→ Task input

*** Block opens ***

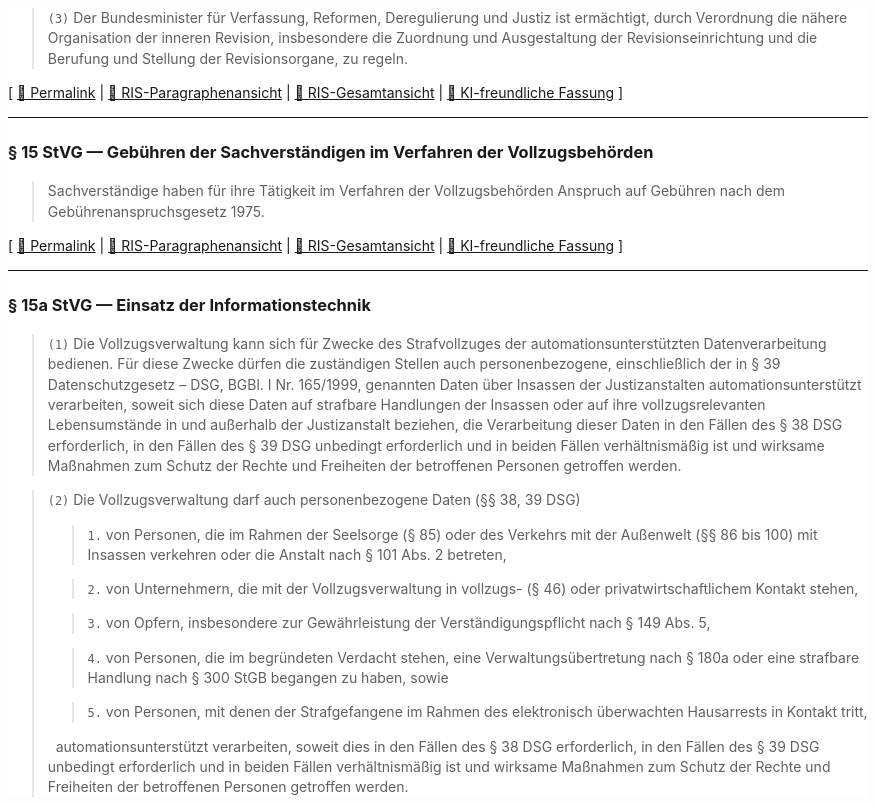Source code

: > `(3)` Der Bundesminister für Verfassung, Reformen, Deregulierung und Justiz ist ermächtigt, durch Verordnung die nähere Organisation der inneren Revision, insbesondere die Zuordnung und Ausgestaltung der Revisionseinrichtung und die Berufung und Stellung der Revisionsorgane, zu regeln\.

\[ [🔗 Permalink](https://github.com/clairexen/LawAT/blob/main/files/BG.StVG.md#-14a-stvg--innere-revision-des-strafvollzuges) | [📜 RIS-Paragraphenansicht](http://www.ris.bka.gv.at/NormDokument.wxe?Abfrage=Bundesnormen&Gesetzesnummer=10002135&Paragraf=14a) | [📖 RIS-Gesamtansicht](https://ris.bka.gv.at/GeltendeFassung.wxe?Abfrage=Bundesnormen&Gesetzesnummer=10002135#MainContent_DocumentRepeater_BundesnormenCompleteNormDocumentData_16_TextContainer_16) | [🤖 KI-freundliche Fassung](https://github.com/clairexen/LawAT/blob/main/files/BG.StVG.002.md#-14a-stvg--innere-revision-des-strafvollzuges) \]

----

### § 15 StVG — Gebühren der Sachverständigen im Verfahren der Vollzugsbehörden

> Sachverständige haben für ihre Tätigkeit im Verfahren der Vollzugsbehörden Anspruch auf Gebühren nach dem Gebührenanspruchsgesetz 1975\.

\[ [🔗 Permalink](https://github.com/clairexen/LawAT/blob/main/files/BG.StVG.md#-15-stvg--gebühren-der-sachverständigen-im-verfahren-der-vollzugsbehörden) | [📜 RIS-Paragraphenansicht](http://www.ris.bka.gv.at/NormDokument.wxe?Abfrage=Bundesnormen&Gesetzesnummer=10002135&Paragraf=15) | [📖 RIS-Gesamtansicht](https://ris.bka.gv.at/GeltendeFassung.wxe?Abfrage=Bundesnormen&Gesetzesnummer=10002135#MainContent_DocumentRepeater_BundesnormenCompleteNormDocumentData_17_TextContainer_17) | [🤖 KI-freundliche Fassung](https://github.com/clairexen/LawAT/blob/main/files/BG.StVG.002.md#-15-stvg--gebühren-der-sachverständigen-im-verfahren-der-vollzugsbehörden) \]

----

### § 15a StVG — Einsatz der Informationstechnik

> `(1)` Die Vollzugsverwaltung kann sich für Zwecke des Strafvollzuges der automationsunterstützten Datenverarbeitung bedienen\. Für diese Zwecke dürfen die zuständigen Stellen auch personenbezogene, einschließlich der in § 39 Datenschutzgesetz – DSG, BGBl\. I Nr\. 165/1999, genannten Daten über Insassen der Justizanstalten automationsunterstützt verarbeiten, soweit sich diese Daten auf strafbare Handlungen der Insassen oder auf ihre vollzugsrelevanten Lebensumstände in und außerhalb der Justizanstalt beziehen, die Verarbeitung dieser Daten in den Fällen des § 38 DSG erforderlich, in den Fällen des § 39 DSG unbedingt erforderlich und in beiden Fällen verhältnismäßig ist und wirksame Maßnahmen zum Schutz der Rechte und Freiheiten der betroffenen Personen getroffen werden\.

> `(2)` Die Vollzugsverwaltung darf auch personenbezogene Daten \(§§ 38, 39 DSG\)
>
>> `1.` von Personen, die im Rahmen der Seelsorge \(§ 85\) oder des Verkehrs mit der Außenwelt \(§§ 86 bis 100\) mit Insassen verkehren oder die Anstalt nach § 101 Abs\. 2 betreten,
>
>> `2.` von Unternehmern, die mit der Vollzugsverwaltung in vollzugs\- \(§ 46\) oder privatwirtschaftlichem Kontakt stehen,
>
>> `3.` von Opfern, insbesondere zur Gewährleistung der Verständigungspflicht nach § 149 Abs\. 5,
>
>> `4.` von Personen, die im begründeten Verdacht stehen, eine Verwaltungsübertretung nach § 180a oder eine strafbare Handlung nach § 300 StGB begangen zu haben, sowie 
>
>> `5.` von Personen, mit denen der Strafgefangene im Rahmen des elektronisch überwachten Hausarrests in Kontakt tritt,
>
> &nbsp; automationsunterstützt verarbeiten, soweit dies in den Fällen des § 38 DSG erforderlich, in den Fällen des § 39 DSG unbedingt erforderlich und in beiden Fällen verhältnismäßig ist und wirksame Maßnahmen zum Schutz der Rechte und Freiheiten der betroffenen Personen getroffen werden\.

*** Block closes ***

→ Exercise description
Reproduce the stretch of the entries from the start through the line containing "nach dem Gebührenanspruchsgesetz 1975\.", switching "Bundesminister" to "Bundesministerin" and keeping everything else unchanged. Leave the pictures out.

→ Finished task
Source code

: > `(3)` Der Bundesministerin für Verfassung, Reformen, Deregulierung und Justiz ist ermächtigt, durch Verordnung die nähere Organisation der inneren Revision, insbesondere die Zuordnung und Ausgestaltung der Revisionseinrichtung und die Berufung und Stellung der Revisionsorgane, zu regeln\.

\[ [🔗 Permalink](https://github.com/clairexen/LawAT/blob/main/files/BG.StVG.md#-14a-stvg--innere-revision-des-strafvollzuges) | [📜 RIS-Paragraphenansicht](http://www.ris.bka.gv.at/NormDokument.wxe?Abfrage=Bundesnormen&Gesetzesnummer=10002135&Paragraf=14a) | [📖 RIS-Gesamtansicht](https://ris.bka.gv.at/GeltendeFassung.wxe?Abfrage=Bundesnormen&Gesetzesnummer=10002135#MainContent_DocumentRepeater_BundesnormenCompleteNormDocumentData_16_TextContainer_16) | [🤖 KI-freundliche Fassung](https://github.com/clairexen/LawAT/blob/main/files/BG.StVG.002.md#-14a-stvg--innere-revision-des-strafvollzuges) \]

----

### § 15 StVG — Gebühren der Sachverständigen im Verfahren der Vollzugsbehörden

> Sachverständige haben für ihre Tätigkeit im Verfahren der Vollzugsbehörden Anspruch auf Gebühren nach dem Gebührenanspruchsgesetz 1975\.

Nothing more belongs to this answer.